A Lifelong Romance with Retail

A story by George A Smith

Wilson's Dollar Stores, Winthrop

Our shopping future may be in the wide aisles of Wal-Mart, but our past was in the narrow, cluttered aisles of local five and dimes.

When Alfred Senter announced that Senter’s Department Store in Brunswick would close after 83 years of providing Maine people with outstanding service, melancholy settled over me, swept in by my own memories of Wilson’s Dollar Stores, and buffeted by other names like Unobskey’s and Treworgy’s.

The local five-and-dime is dead, buried by the automobile and discount mart. We’ll drive to the new Augusta mall, passing empty stores in our own towns, cursing the lack of serve and congestion at the mall, forgetting our own role in the murder of Senter’s, Wilson’s, and other community retail stores.

I had a romance with retail from a very early age when I stared out in the business by counting inventory at Wilson’s, where my Dad worked his way up from clerk to part owner. Wilson’s was a five-and-dime with everything from shoes to hardware, candy, toys, and more. Wilson’s grew from a single store in Winthrop, founded by my namesake George “Squanto” Wilson, into a chain of stores from Lincoln to Norway, including Auburn, Hallowell, Gardiner, and Livermore Falls. I worked in all the stores at one time or another. It was an incredible education in what is now a by-gone era.

The urban renewal project that left a hole where Wilson’s once stood on Winthrop’s Main Street left an even bigger hole in my heart. The bulldozers and building movers removed my boyhood home where I cooked peanuts, sorted work pants, stacked sneakers, swept floors, and checked out customers.

Oh, the smell of those hot roasted cashews drove this growing youngster crazy! I’m sure I ate up all the profit on those. But it is the customers I remember best.

This was the era when service was more than a slogan. We waited on customers, served them with a smile, and thanked them profusely when they made a purchase. The customer was always right. A lot of visiting went on at the cash register, and I developed a knack for ringing up sales while talking about last night’s basketball game.

I learned a lot about serving customers from Dad, who often rose from bed on Christmas Eve to respond to a frantic call from a father who had neglected to purchase gifts for his kids. Dad would trudge down to the store, open up, and wait on his customer. He never said it, but I always knew that he really did it for the kids.

People flocked to Wilson’s in Winthrop from Readfield, Mount Vernon, Wayne, Monmouth, and the far reaches of Kennebec County. I met people from every state in the Union during the summer months, including some rather famous folks, like pro golfer Bob Rosberg. I am still know hereabouts as Ezra Smith’s kid, by all those customers who knew Dad in the store and appreciated his cheery service.
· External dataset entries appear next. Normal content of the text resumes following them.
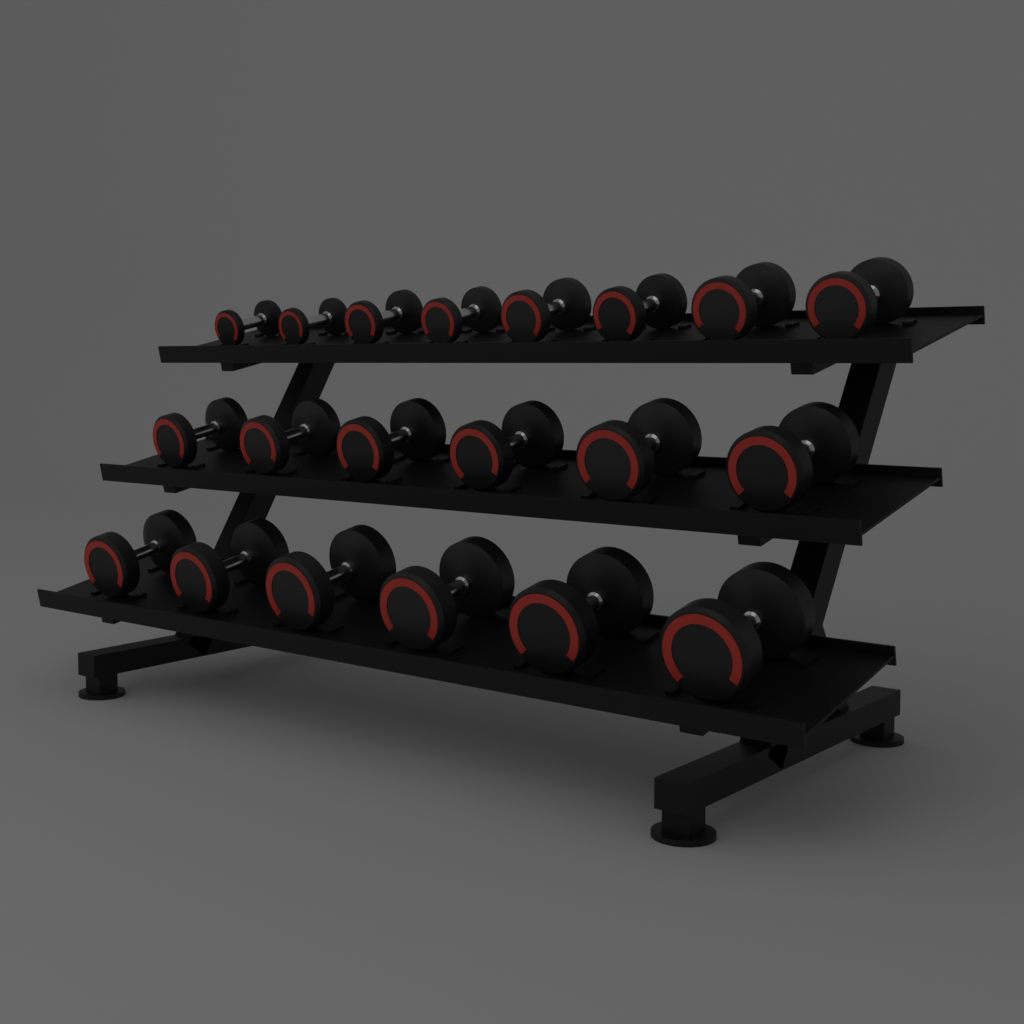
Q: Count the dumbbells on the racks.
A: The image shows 20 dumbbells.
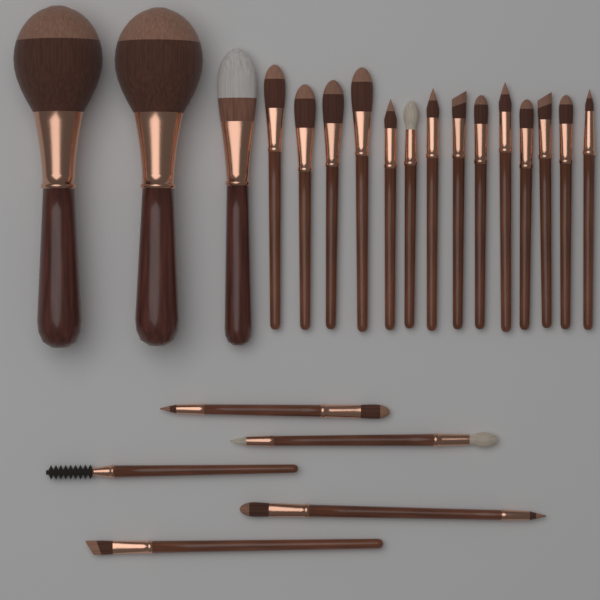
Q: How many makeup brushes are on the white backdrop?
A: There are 22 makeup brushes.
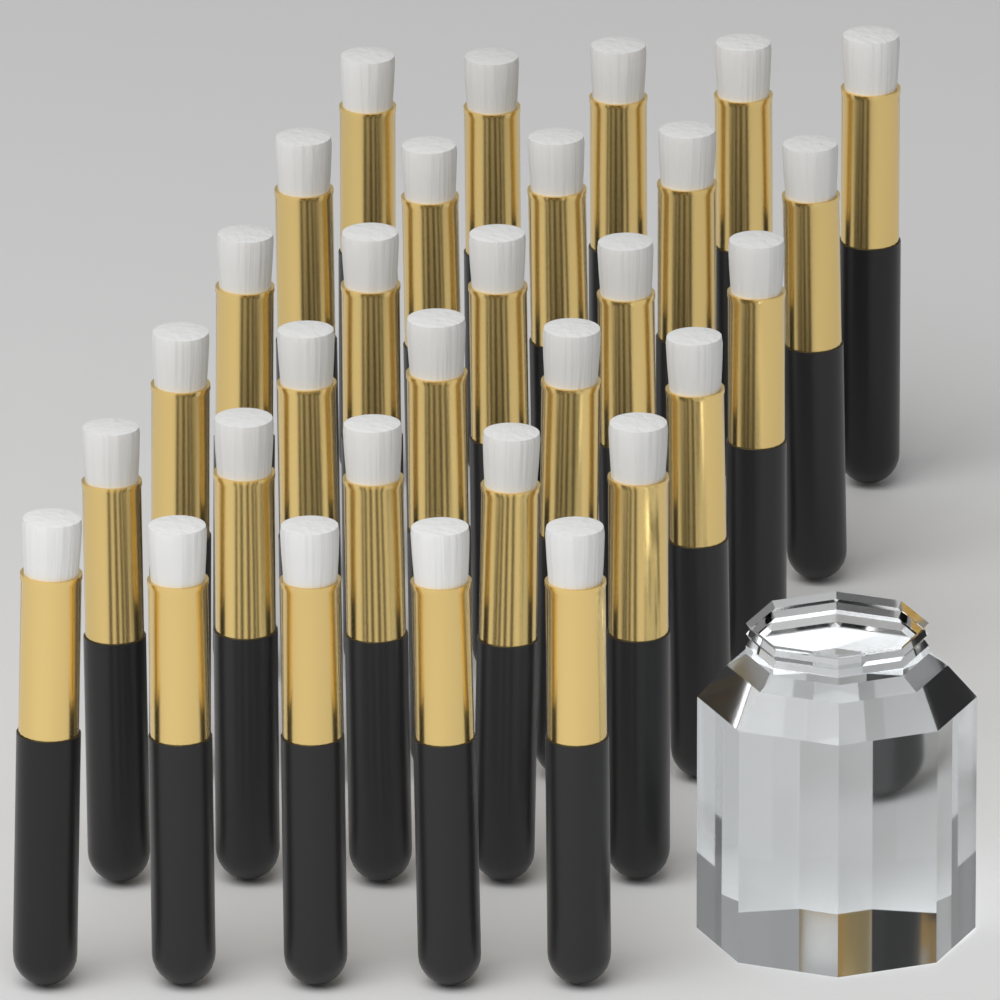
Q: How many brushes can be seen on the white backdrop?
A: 30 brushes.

As I got older, my store assignments grew in responsibility, but I never liked working in the warehouse, delivering goods in the truck, or laboring in other positions that took me away from the retail stores. That connection to the customer was the thing I enjoyed the most. I think about that today whenever I am in line at a big box check out. It is all so impersonal. The clerk doesn’t know me. The programmed response, "Thank you for shopping at …" just isn’t the same.

In these stores, I can’t find someone to wait on me, to save my soul. The peanuts are locked up in cans and the only smell is disinfectant. Everyone’s in a hurry, no more laughing, no more fun. I don’t think it's much fun to work in retail stores today. At least, the employees don’t look to me like they’re having the kind of fun I always had at Wilson's.

Mr. Senter lasted longer than most, and I’m sure he suffered when his store in Brunswick closed. But he could be proud of his store's long record and tradition of customer service.

I don’t know if Maine will have any small retail department stores left at the turn of the century. But I did notice, next to Senters' letter announcing the store's closure in the Kennebec Journal, was an ad for Reny's. The Reny family fights on. Good for them – and for us!